-- BEGIN Document text --
Released on 2017-03-28.

New features

  • implemented set_axes() method to replace one, several or all axes of an array (closes issue 67). The method with_axes() is now deprecated (set_axes() must be used instead).

    >>> arr = ndtest((2, 3))
    >>> arr
    a\b | b0 | b1 | b2
     a0 |  0 |  1 |  2
     a1 |  3 |  4 |  5
    >>> row = Axis('row', ['r0', 'r1'])
    >>> column = Axis('column', ['c0', 'c1', 'c2'])
    

    Replace one axis (second argument new_axis must be provided)

    >>> arr.set_axes(x.a, row)
    row\b | b0 | b1 | b2
       r0 |  0 |  1 |  2
       r1 |  3 |  4 |  5
    

    Replace several axes (keywords, list of tuple or dictionary)

    >>> arr.set_axes(a=row, b=column)
    or
    >>> arr.set_axes([(x.a, row), (x.b, column)])
    or
    >>> arr.set_axes({x.a: row, x.b: column})
    row\column | c0 | c1 | c2
            r0 |  0 |  1 |  2
            r1 |  3 |  4 |  5
    

    Replace all axes (list of axes or AxisCollection)

    >>> arr.set_axes([row, column])
    row\column | c0 | c1 | c2
            r0 |  0 |  1 |  2
            r1 |  3 |  4 |  5
    >>> arr2 = ndrange([row, column])
    >>> arr.set_axes(arr2.axes)
    row\column | c0 | c1 | c2
            r0 |  0 |  1 |  2
            r1 |  3 |  4 |  5
    
  • implemented Axis.replace to replace some labels from an axis:

    >>> sex = Axis('sex', ['M', 'F'])
    >>> sex
    Axis('sex', ['M', 'F'])
    >>> sex.replace('M', 'Male')
    Axis('sex', ['Male', 'F'])
    >>> sex.replace({'M': 'Male', 'F': 'Female'})
    Axis('sex', ['Male', 'Female'])
    
  • implemented from_string() method to create an array from a string (closes issue 96).
-- END Document text --
-- BEGIN Dataset content --
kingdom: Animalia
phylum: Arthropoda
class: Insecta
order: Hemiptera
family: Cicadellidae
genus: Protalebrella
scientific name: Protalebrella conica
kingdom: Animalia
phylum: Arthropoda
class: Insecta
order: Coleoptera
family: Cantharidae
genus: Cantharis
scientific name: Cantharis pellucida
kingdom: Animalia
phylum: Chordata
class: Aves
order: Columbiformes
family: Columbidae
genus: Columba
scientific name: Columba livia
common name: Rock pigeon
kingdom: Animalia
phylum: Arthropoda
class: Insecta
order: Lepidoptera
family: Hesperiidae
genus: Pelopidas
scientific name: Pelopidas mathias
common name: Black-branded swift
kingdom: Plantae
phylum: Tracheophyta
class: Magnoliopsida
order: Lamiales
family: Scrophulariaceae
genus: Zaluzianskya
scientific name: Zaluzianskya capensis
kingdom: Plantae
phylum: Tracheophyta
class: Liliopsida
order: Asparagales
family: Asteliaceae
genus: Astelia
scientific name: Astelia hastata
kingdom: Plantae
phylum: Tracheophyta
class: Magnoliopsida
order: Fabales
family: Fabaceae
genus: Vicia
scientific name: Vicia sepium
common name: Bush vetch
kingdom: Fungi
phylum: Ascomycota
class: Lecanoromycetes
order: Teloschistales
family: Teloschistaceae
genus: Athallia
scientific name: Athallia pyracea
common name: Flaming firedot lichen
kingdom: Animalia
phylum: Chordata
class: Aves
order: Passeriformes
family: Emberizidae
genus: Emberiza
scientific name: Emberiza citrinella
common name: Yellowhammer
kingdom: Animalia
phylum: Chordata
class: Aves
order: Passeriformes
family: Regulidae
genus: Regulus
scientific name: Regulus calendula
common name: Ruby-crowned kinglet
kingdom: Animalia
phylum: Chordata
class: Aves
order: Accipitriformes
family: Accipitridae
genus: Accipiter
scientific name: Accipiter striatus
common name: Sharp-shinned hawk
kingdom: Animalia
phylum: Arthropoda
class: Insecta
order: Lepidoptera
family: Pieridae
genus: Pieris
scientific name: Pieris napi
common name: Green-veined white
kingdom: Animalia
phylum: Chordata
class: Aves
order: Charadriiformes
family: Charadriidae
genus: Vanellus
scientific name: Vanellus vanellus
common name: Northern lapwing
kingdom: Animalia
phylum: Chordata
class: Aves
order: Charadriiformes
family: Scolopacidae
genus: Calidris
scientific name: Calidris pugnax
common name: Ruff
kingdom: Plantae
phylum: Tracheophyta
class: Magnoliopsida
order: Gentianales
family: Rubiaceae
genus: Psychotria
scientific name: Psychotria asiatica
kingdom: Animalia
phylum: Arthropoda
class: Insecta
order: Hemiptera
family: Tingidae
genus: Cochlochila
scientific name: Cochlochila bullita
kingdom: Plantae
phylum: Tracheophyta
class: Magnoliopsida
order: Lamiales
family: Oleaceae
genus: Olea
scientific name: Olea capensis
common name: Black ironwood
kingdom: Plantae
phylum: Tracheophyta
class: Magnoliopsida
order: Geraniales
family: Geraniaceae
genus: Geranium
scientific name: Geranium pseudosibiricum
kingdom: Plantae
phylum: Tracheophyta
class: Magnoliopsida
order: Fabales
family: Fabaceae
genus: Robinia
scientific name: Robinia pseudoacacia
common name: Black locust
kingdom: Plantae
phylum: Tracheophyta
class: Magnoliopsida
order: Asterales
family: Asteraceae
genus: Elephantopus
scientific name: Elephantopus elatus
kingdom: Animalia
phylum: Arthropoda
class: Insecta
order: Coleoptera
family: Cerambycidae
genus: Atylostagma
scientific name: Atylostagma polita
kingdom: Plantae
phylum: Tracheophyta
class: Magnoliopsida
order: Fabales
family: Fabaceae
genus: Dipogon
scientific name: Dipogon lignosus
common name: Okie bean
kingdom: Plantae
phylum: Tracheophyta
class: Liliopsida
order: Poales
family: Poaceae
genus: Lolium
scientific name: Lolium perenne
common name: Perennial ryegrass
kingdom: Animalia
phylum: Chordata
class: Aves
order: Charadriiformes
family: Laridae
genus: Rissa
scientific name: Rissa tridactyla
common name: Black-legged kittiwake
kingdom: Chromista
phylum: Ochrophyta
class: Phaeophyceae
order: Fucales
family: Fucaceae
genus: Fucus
-- END Dataset content --
- [What you need to do]:
• 1. List every method that the release notes say was implemented in this release.
• 2. In the release notes, condense the paragraph beginning "implemented set_axes() method" into a shorter version that keeps its main facts.
• 3. Write a continuation of the release notes from their last line onward.

- [Answers by task]:
• 1. set_axes(), Axis.replace, from_string()

• 2. A new set_axes() method replaces one, several or all axes of an array, which closes issue 67. It supersedes with_axes(), which is now deprecated.

• 3.
    >>> from_string('''age,nat\\sex, M, F
    ...                0,  BE,       0, 1
    ...                0,  FO,       2, 3
    ...                1,  BE,       4, 5
    ...                1,  FO,       6, 7''')
    age | nat\sex | M | F
      0 |      BE | 0 | 1
      0 |      FO | 2 | 3
      1 |      BE | 4 | 5
      1 |      FO | 6 | 7
    
  • allowed to use a regular expression in split_axis method (closes issue 106):

    >>> combined = ndrange('a_b = a0b0..a1b2')
    >>> combined
    a_b | a0b0 | a0b1 | a0b2 | a1b0 | a1b1 | a1b2
        |    0 |    1 |    2 |    3 |    4 |    5
    >>> combined.split_axis(x.a_b, regex='(\w{2})(\w{2})')
    a\b | b0 | b1 | b2
     a0 |  0 |  1 |  2
     a1 |  3 |  4 |  5
    
  • one can assign a new axis to several groups at the same time by using axis[groups]:

    >>> group1 = year[2001:2004]
    >>> group2 = year[2008,2009]
    >>> # let us change the year axis by time
    >>> x.time[group1, group2]
    (x.time[2001:2004], x.time[2008, 2009])
    
  • implemented Axis.by() which is equivalent to axis[:].by() and divides the axis into several groups of specified length:

    >>> year = Axis('year', '2010..2016')
    >>> year.by(3)
    (year.i[0:3], year.i[3:6], year.i[6:7])
    

    which is equivalent to (year[2010:2012], year[2013:2015], year[2016]). Like for groups, the optional second argument specifies the step between groups

    >>> year.by(3, step=4)
    (year.i[0:3], year.i[4:7])
    

    which is equivalent to (year[2010:2012], year[2014:2016]). And if step is smaller than length, we get overlapping groups, which can be useful for example for moving averages.

    >>> year.by(3, 2)
    (year.i[0:3], year.i[2:5], year.i[4:7], year.i[6:7])
    

    which is equivalent to (year[2010:2012], year[2012:2014], year[2014:2016], year[2016])

  • implemented larray_nan_equal to test whether two arrays are identical even in the presence of nan values. Two arrays are considered identical by larray_equal if they have exactly the same axes and data. However, since a nan value has the odd property of not being equal to itself, larray_equal returns False if either array contains a nan value. larray_nan_equal returns True if all not-nan data is equal and both arrays have nans at the same place.

    >>> arr1 = ndtest((2, 3), dtype=float)
    >>> arr1['a1', 'b1'] = nan
    >>> arr1
    a\b |  b0 |  b1 |  b2
     a0 | 0.0 | 1.0 | 2.0
     a1 | 3.0 | nan | 5.0
    >>> arr2 = arr1.copy()
    >>> arr2
    a\b |  b0 |  b1 |  b2
     a0 | 0.0 | 1.0 | 2.0
     a1 | 3.0 | nan | 5.0
    >>> larray_equal(arr1, arr2)
    False
    >>> larray_nan_equal(arr1, arr2)
    True
    >>> arr2['b1'] = 0.0
    >>> larray_nan_equal(arr1, arr2)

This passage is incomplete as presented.